== Activity ==
Set down every entry once more, character for character.

[Dataset entries]
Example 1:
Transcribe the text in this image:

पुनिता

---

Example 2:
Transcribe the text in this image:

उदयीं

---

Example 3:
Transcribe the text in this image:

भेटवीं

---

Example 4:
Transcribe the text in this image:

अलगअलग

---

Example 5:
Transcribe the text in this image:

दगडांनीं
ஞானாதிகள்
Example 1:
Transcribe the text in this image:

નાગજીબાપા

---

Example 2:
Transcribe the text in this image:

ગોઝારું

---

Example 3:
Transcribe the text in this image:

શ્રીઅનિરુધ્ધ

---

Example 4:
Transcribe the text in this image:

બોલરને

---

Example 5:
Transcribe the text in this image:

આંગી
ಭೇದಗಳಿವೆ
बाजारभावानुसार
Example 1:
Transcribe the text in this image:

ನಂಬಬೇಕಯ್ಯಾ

== Solution for this exercise ==
Example 1:
Transcribe the text in this image:

पुनिता

---

Example 2:
Transcribe the text in this image:

उदयीं

---

Example 3:
Transcribe the text in this image:

भेटवीं

---

Example 4:
Transcribe the text in this image:

अलगअलग

---

Example 5:
Transcribe the text in this image:

दगडांनीं
ஞானாதிகள்
Example 1:
Transcribe the text in this image:

નાગજીબાપા

---

Example 2:
Transcribe the text in this image:

ગોઝારું

---

Example 3:
Transcribe the text in this image:

શ્રીઅનિરુધ્ધ

---

Example 4:
Transcribe the text in this image:

બોલરને

---

Example 5:
Transcribe the text in this image:

આંગી
ಭೇದಗಳಿವೆ
बाजारभावानुसार
Example 1:
Transcribe the text in this image:

ನಂಬಬೇಕಯ್ಯಾ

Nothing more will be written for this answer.